There's a slight pause where neither of them say anything. Awkward for some reason. Lestrade clears his throat, and straightens. "I should..."

"Oh, right." She offers him the file, and he waves it away. "Thank you. I mean, for listening."

"It's what friends are for, isn't it?" he says. She's never thought of Greg Lestrade as a friend before, and for the first time in a long while, she actually looks at him, really looks at him, this person who's come forward to call himself her friend. He looks a bit older than she remembers – the incident with Sherlock has aged them all in some ways, and there are new frown creases around his mouth that she can't remember being there before – but otherwise he's just…Lestrade. Silvering hair, intense dark eyes, good jaw. A nice smile, her mind adds, and she looks away before she makes herself blush. She turns to put her things back into her desk.

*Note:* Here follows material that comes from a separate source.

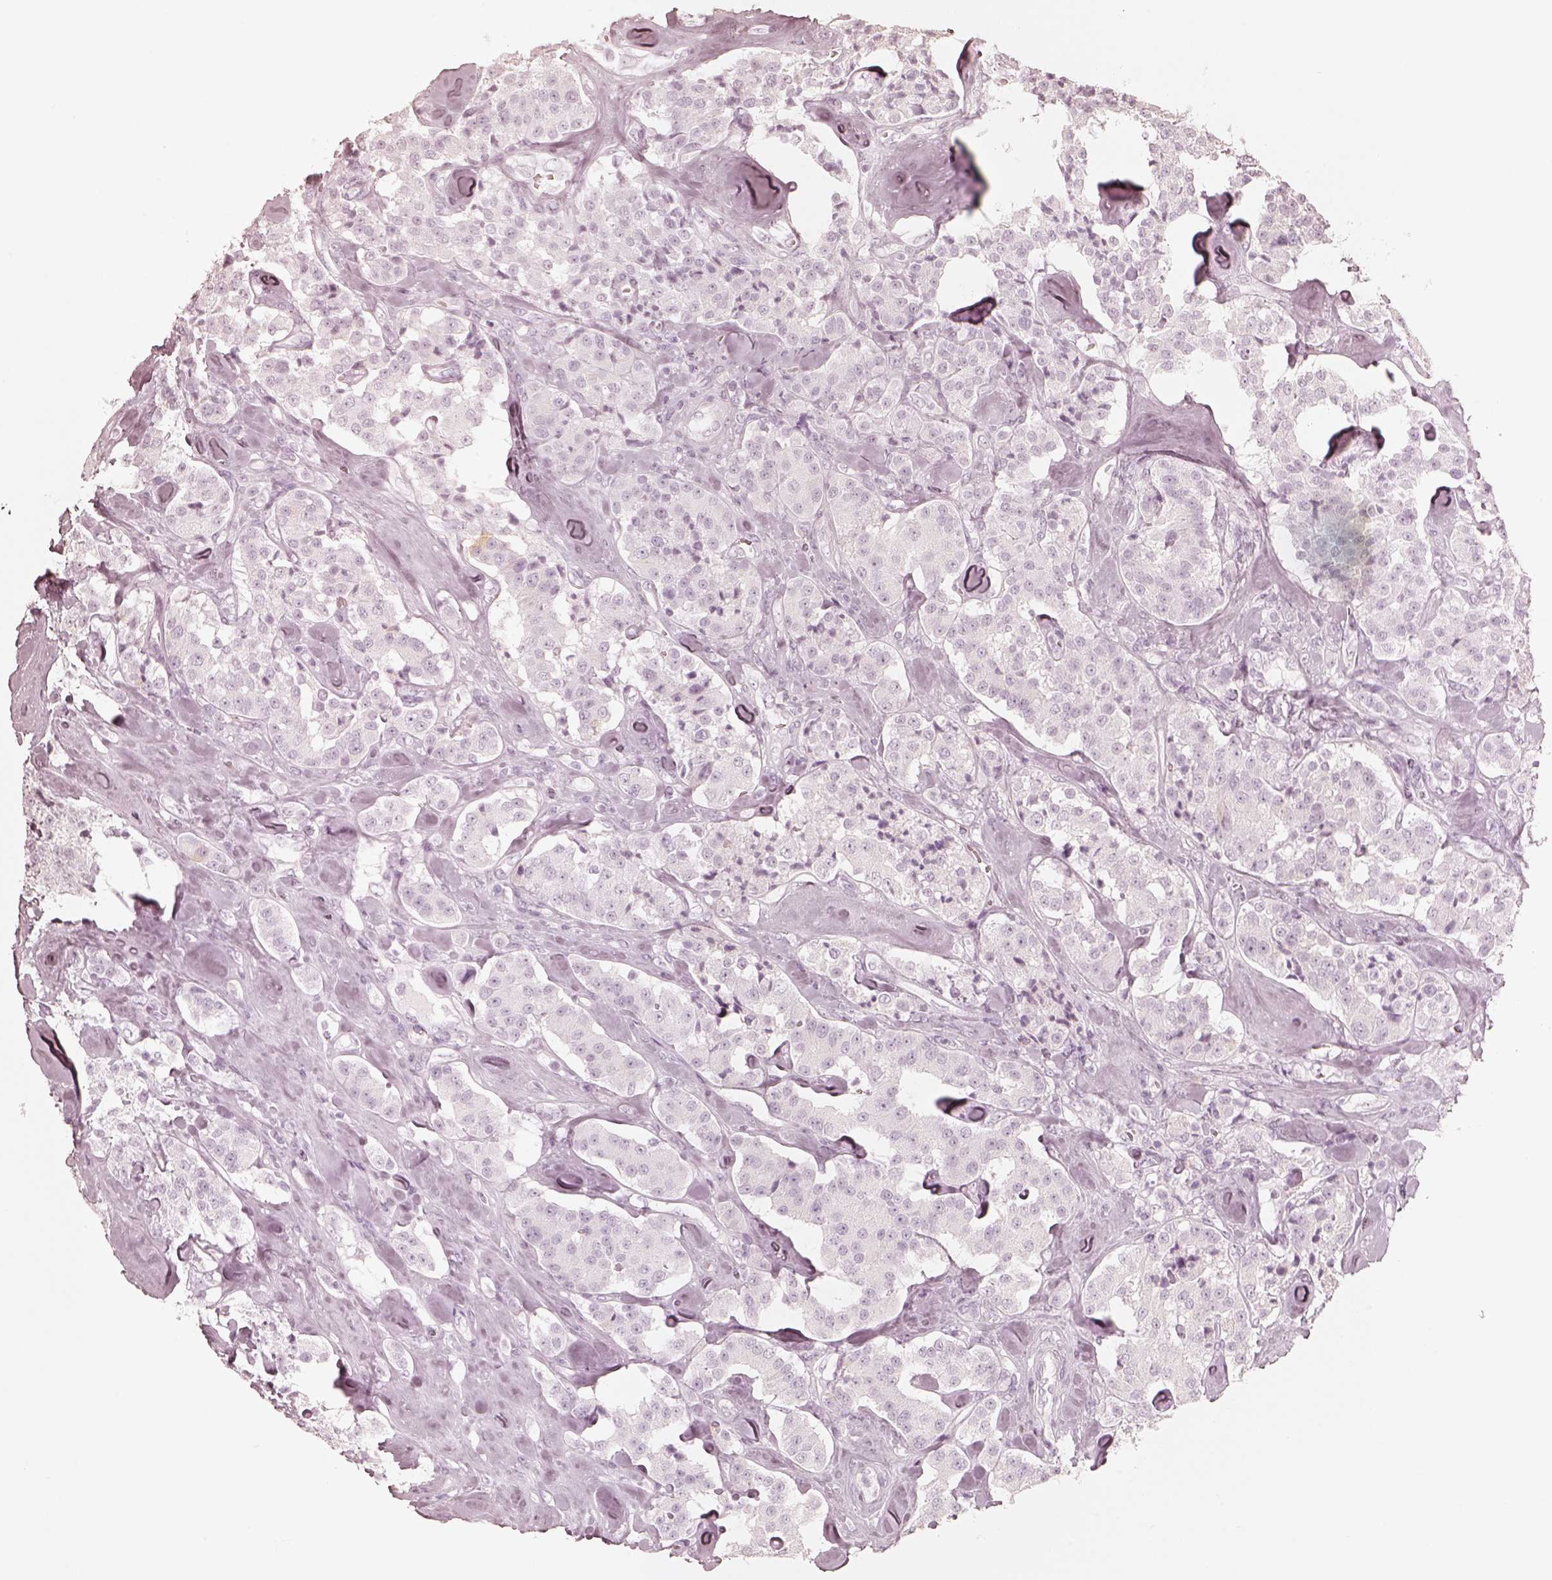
{"staining": {"intensity": "negative", "quantity": "none", "location": "none"}, "tissue": "carcinoid", "cell_type": "Tumor cells", "image_type": "cancer", "snomed": [{"axis": "morphology", "description": "Carcinoid, malignant, NOS"}, {"axis": "topography", "description": "Pancreas"}], "caption": "Image shows no protein expression in tumor cells of carcinoid (malignant) tissue. The staining is performed using DAB (3,3'-diaminobenzidine) brown chromogen with nuclei counter-stained in using hematoxylin.", "gene": "KRT72", "patient": {"sex": "male", "age": 41}}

"Molly," he says at the doorway. She's barely turned around when he says, "You're wrong, you know. About you, I mean. You're not…" He struggles for a moment, and when Molly looks at him, she realizes, to her surprise, that there is a faint dusting of color high on his cheekbones. Then he takes a breath, and says it. "You, Dr. Molly Hooper, are one of the most…amazing, intelligent, beautiful women I've ever met, and any man you choose will be damn lucky to have you."

Molly's speechless. She's not even sure if she can breathe. Lestrade looks at her for a moment longer, and then he nods his head, a smile pulling at his lips, and leaves. His footsteps have long since faded away when she finally manages to sink into her chair, and she props her head in one hand, unable to even really think

"Oh," she says. Then again. "Oh."

And suddenly, irrationally, happily, she smiles.

Two days later, she calls her mother to inform her that she will be unable to attend the dinner party that Lydia has set up. After all, she has a date.